A further rapid depreciation of yen—it lost 4% against the dollar just in April—would pose two risks to the market.
First, it could raise the costs of imports such as food and energy, in turn hurting growth in real wages and consumer spending. J.P. Morgan calculated that a yen depreciation would be positive for the stock market until a level of 157 yen to the dollar, the break-even point when expected pay rises would be canceled out by inflation. In March, Japan’s real wages fell 2.5% from a year earlier, but the results of this year’s annual salary negotiations gave hope that they could rise later this year. Domestically focused companies would likely fare worse than exporters, given the rising costs and the potential hit to consumption.
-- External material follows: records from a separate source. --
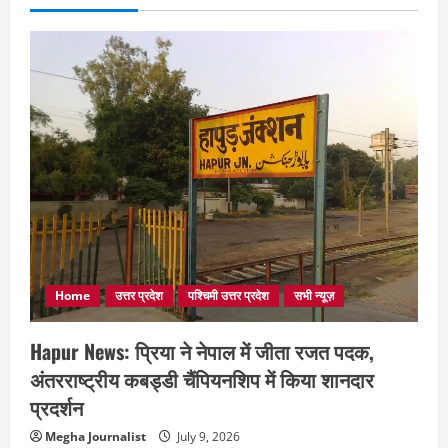
Home
उत्तर प्रदेश
पश्चिमी उत्तर प्रदेश
सभी न्यूज़
Hapur News: प्रिया ने नेपाल में जीता रजत पदक,
अंतरराष्ट्रीय कबड्डी चैंपियनशिप में किया शानदार
प्रदर्शन
Megha Journalist
July 9, 2026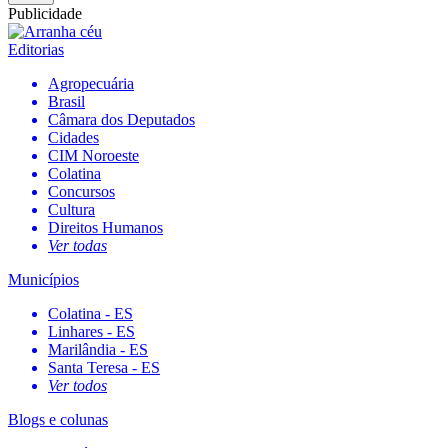
Publicidade
Editorias
Agropecuária
Brasil
Câmara dos Deputados
Cidades
CIM Noroeste
Colatina
Concursos
Cultura
Direitos Humanos
Ver todas
Municípios
Colatina - ES
Linhares - ES
Marilândia - ES
Santa Teresa - ES
Ver todos
Blogs e colunas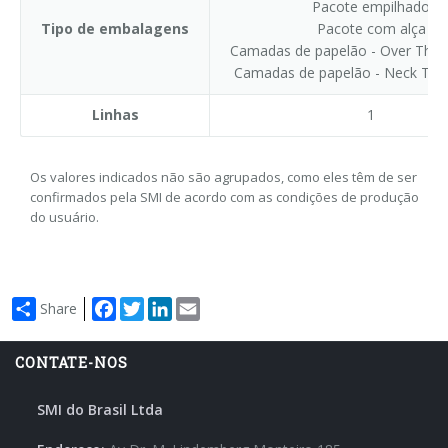
Pacote empilhado
Tipo de embalagens
Pacote com alça
Camadas de papelão - Over The 
Camadas de papelão - Neck Thr
Linhas
1
Os valores indicados não são agrupados, como eles têm de ser
confirmados pela SMI de acordo com as condições de produção
do usuário.
Facebook
Twitter
LinkedIn
Email
Share
CONTATE-NOS
SMI do Brasil Ltda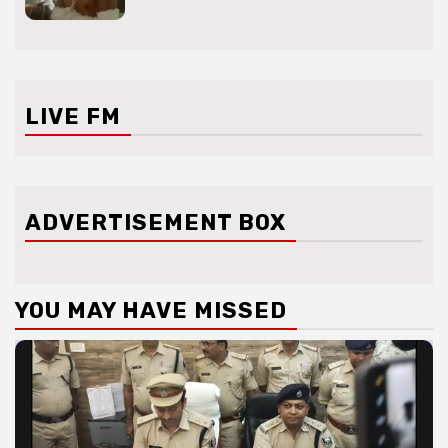
LIVE FM
ADVERTISEMENT BOX
YOU MAY HAVE MISSED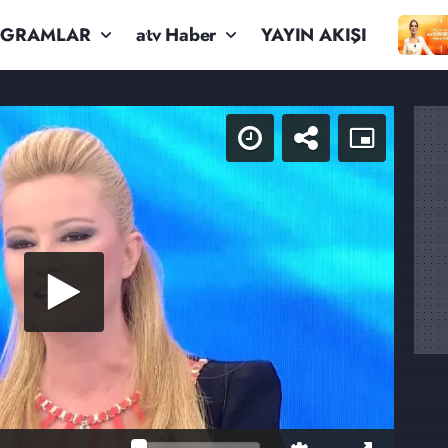
OGRAMLAR
atv Haber
YAYIN AKIŞI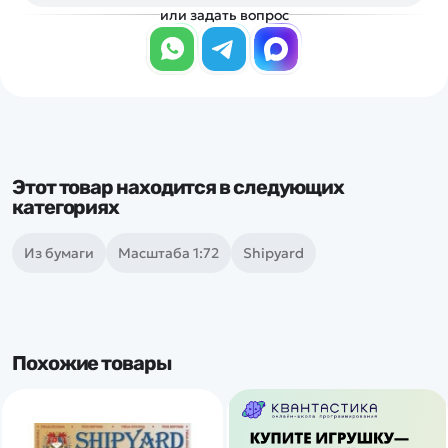
или задать вопрос
Этот товар находится в следующих
категориях
Из бумаги
Масштаба 1:72
Shipyard
Похожие товары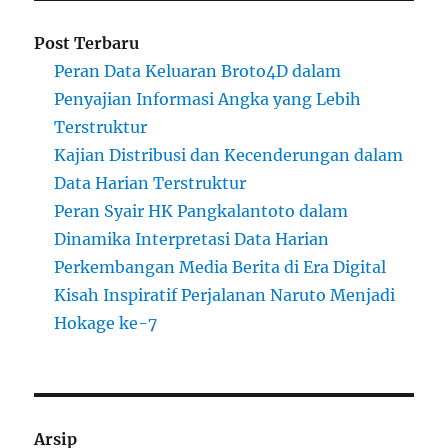
Post Terbaru
Peran Data Keluaran Broto4D dalam
Penyajian Informasi Angka yang Lebih
Terstruktur
Kajian Distribusi dan Kecenderungan dalam
Data Harian Terstruktur
Peran Syair HK Pangkalantoto dalam
Dinamika Interpretasi Data Harian
Perkembangan Media Berita di Era Digital
Kisah Inspiratif Perjalanan Naruto Menjadi
Hokage ke-7
Arsip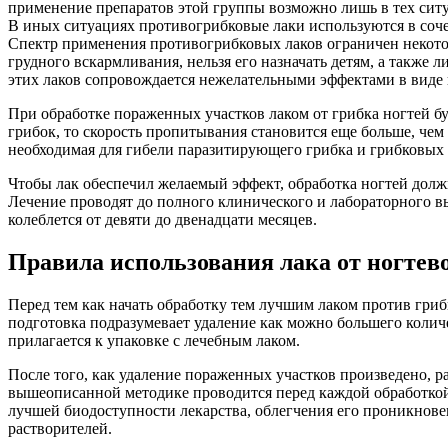
применение препаратов этой группы возможно лишь в тех ситу
В иных ситуациях противогрибковые лаки используются в соч
Спектр применения противогрибковых лаков ограничен некотор
грудного вскармливания, нельзя его назначать детям, а также
этих лаков сопровождается нежелательными эффектами в вид
При обработке пораженных участков лаком от грибка ногтей б
грибок, то скорость пропитывания становится еще больше, чем
необходимая для гибели паразитирующего грибка и грибковых спо
Чтобы лак обеспечил желаемый эффект, обработка ногтей долж
Лечение проводят до полного клинического и лабораторного выз
колеблется от девяти до двенадцати месяцев.
Правила использования лака от ногтев
Перед тем как начать обработку тем лучшим лаком против гри
подготовка подразумевает удаление как можно большего колич
прилагается к упаковке с лечебным лаком.
После того, как удаление пораженных участков произведено, 
вышеописанной методике проводится перед каждой обработкой
лучшей биодоступности лекарства, облегчения его проникнове
растворителей.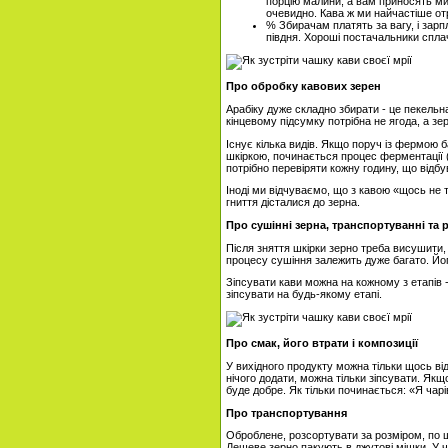
порцію малини, а вам приносять ми
очевидно. Кава ж ми найчастіше от
% Збирачам платять за вагу, і зарпл
півдня. Хороші постачальники сплачу
Про обробку кавових зерен
Арабіку дуже складно збирати - це пекельна
кінцевому підсумку потрібна не ягода, а зе
Існує кілька видів. Якщо поруч із фермою б
шкіркою, починається процес ферментації (то
потрібно перевіряти кожну годину, що відб
Іноді ми відчуваємо, що з кавою «щось не 
гниття дісталися до зерна.
Про сушінні зерна, транспортуванні та 
Після зняття шкірки зерно треба висушити, 
процесу сушіння залежить дуже багато. Йог
Зіпсувати кави можна на кожному з етапів 
зіпсувати на будь-якому етапі.
Про смак, його втрати і композиції
У вихідного продукту можна тільки щось ві
нічого додати, можна тільки зіпсувати. Як
буде добре. Як тільки починається: «Я чар
Про транспортування
Оброблене, розсортувати за розміром, по щ
Дешеве зерно пакують в джутові мішки. У 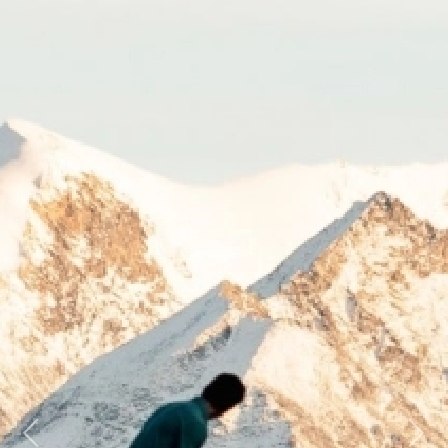
Previous
Next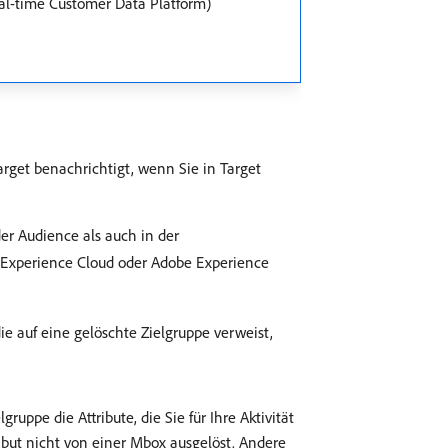
al-time Customer Data Platform)
rget benachrichtigt, wenn Sie in Target
er Audience als auch in der
n Experience Cloud oder Adobe Experience
e auf eine gelöschte Zielgruppe verweist,
ruppe die Attribute, die Sie für Ihre Aktivität
ibut nicht von einer Mbox ausgelöst. Andere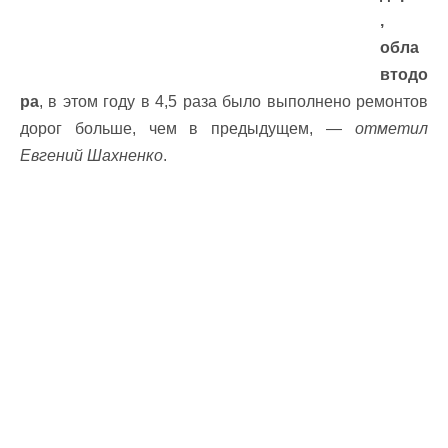
,
обла
втодо
ра
, в этом году в 4,5 раза было выполнено ремонтов
дорог больше, чем в предыдущем, —
отметил
Евгений Шахненко
.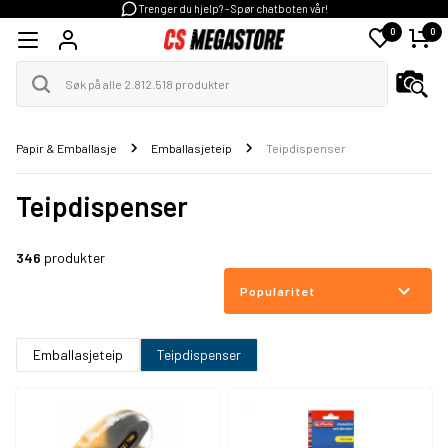
Trenger du hjelp? - Spør chatboten vår!
0
0
Papir & Emballasje
Emballasjeteip
Teipdispenser
Teipdispenser
346
produkter
Popularitet
Emballasjeteip
Teipdispenser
The other is currency risk for foreign investors, who have become more active in the Japanese stock market. The Topix index has gained 16% this year in local terms, but only 5% in dollars. Investors who don’t hedge their currency exposure might hesitate to jump into the market given the risks.
The reasons why the Nikkei 225 index hit a new high earlier this year after 34 years, such as improving corporate governance and increased shareholders’ returns, are still there. But don’t expect any additional boost from a weaker yen.